Work order: Of the entries below, return only those lines from the line with "Additions are highlighted" to the line with "### Preamble", exactly, both included.

[Provided material — start]

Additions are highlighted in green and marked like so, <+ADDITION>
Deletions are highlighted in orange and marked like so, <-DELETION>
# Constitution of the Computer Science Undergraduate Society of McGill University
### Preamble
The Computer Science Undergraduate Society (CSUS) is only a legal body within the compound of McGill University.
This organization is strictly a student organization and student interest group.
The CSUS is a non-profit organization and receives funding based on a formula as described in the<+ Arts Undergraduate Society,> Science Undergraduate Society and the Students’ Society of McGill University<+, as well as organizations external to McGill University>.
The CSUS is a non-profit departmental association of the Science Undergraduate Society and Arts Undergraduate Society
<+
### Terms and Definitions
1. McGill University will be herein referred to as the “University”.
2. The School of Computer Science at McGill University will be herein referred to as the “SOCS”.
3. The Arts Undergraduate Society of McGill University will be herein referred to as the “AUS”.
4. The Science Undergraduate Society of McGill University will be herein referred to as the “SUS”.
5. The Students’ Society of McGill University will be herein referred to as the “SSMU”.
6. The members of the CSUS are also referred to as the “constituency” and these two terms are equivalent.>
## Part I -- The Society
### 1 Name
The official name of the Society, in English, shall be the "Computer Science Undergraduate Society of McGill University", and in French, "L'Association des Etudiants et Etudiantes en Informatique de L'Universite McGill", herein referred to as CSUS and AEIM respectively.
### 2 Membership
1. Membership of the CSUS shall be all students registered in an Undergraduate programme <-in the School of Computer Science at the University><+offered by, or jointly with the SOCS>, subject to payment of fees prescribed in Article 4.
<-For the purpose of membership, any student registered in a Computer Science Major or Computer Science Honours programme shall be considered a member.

[Provided material — finish]
[Provided material — start]

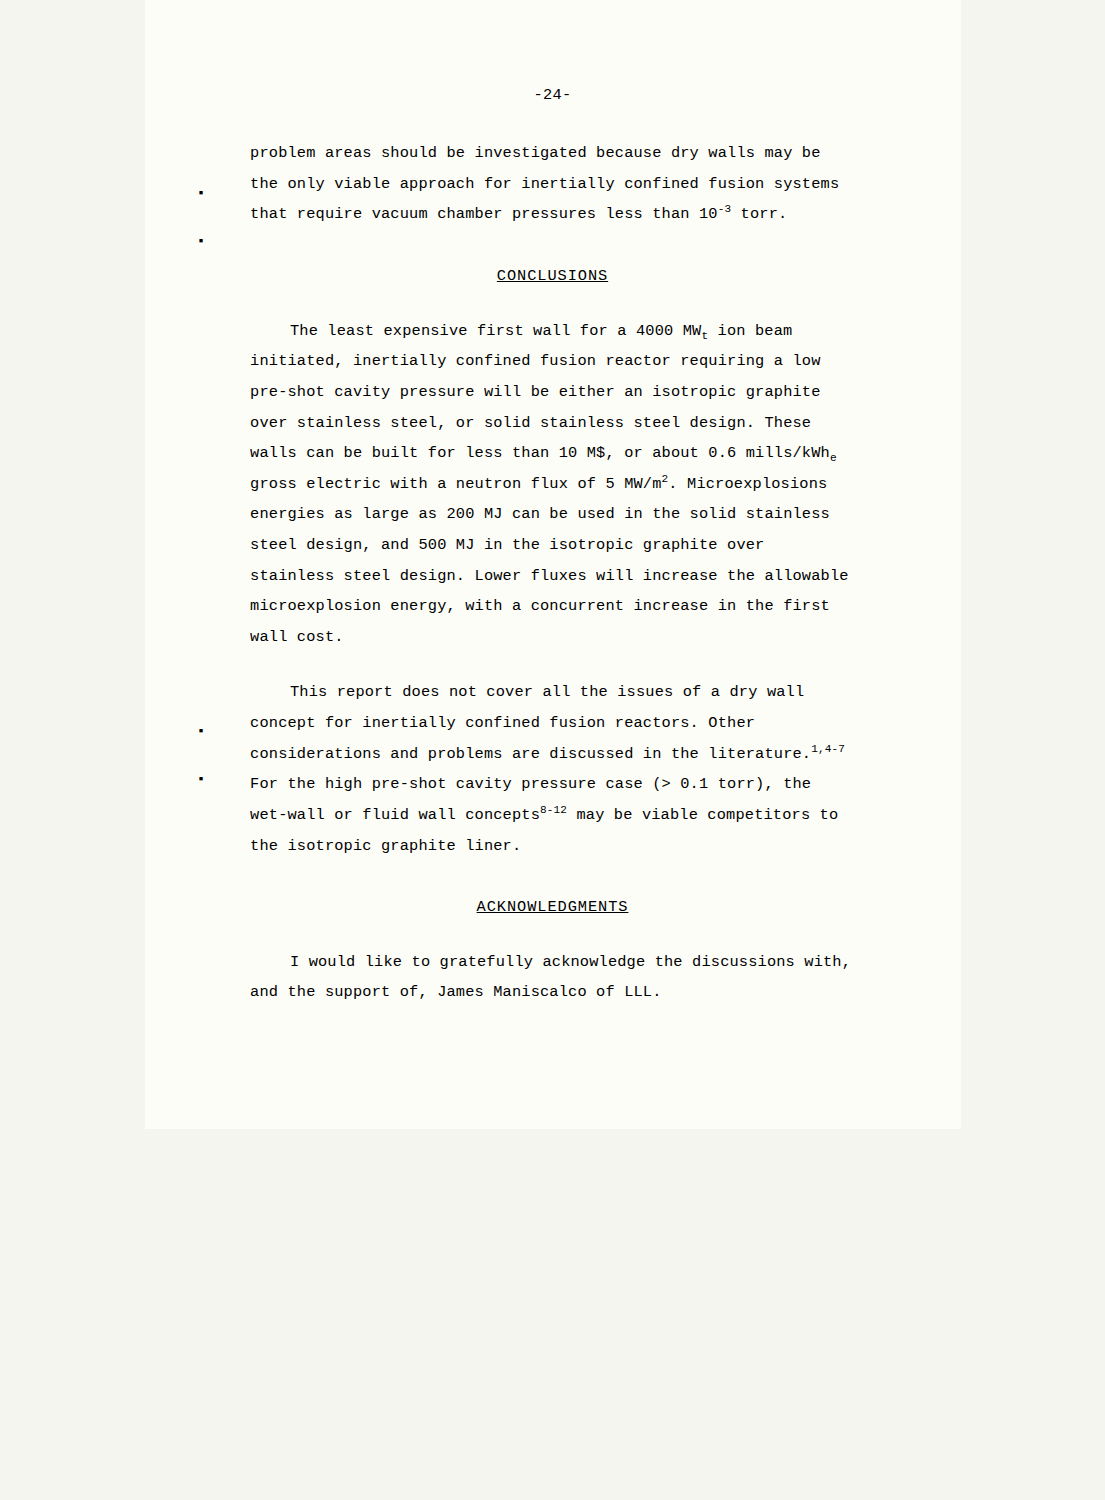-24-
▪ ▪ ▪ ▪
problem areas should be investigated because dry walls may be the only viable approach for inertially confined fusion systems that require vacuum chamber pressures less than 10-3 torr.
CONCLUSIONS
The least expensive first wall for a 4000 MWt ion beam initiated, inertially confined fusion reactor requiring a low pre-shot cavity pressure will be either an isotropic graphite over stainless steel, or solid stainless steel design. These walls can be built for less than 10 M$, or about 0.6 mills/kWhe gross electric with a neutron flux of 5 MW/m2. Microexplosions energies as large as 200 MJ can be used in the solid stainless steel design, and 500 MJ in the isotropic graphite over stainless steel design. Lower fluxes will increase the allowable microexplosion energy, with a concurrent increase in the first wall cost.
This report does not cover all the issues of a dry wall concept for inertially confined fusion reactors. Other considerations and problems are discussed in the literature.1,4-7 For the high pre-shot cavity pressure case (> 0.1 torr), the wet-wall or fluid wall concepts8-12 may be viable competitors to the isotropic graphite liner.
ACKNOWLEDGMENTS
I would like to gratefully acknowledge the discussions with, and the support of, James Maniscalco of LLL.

[Provided material — finish]

Completed exercise:
Additions are highlighted in green and marked like so, <+ADDITION>
Deletions are highlighted in orange and marked like so, <-DELETION>
# Constitution of the Computer Science Undergraduate Society of McGill University
### Preamble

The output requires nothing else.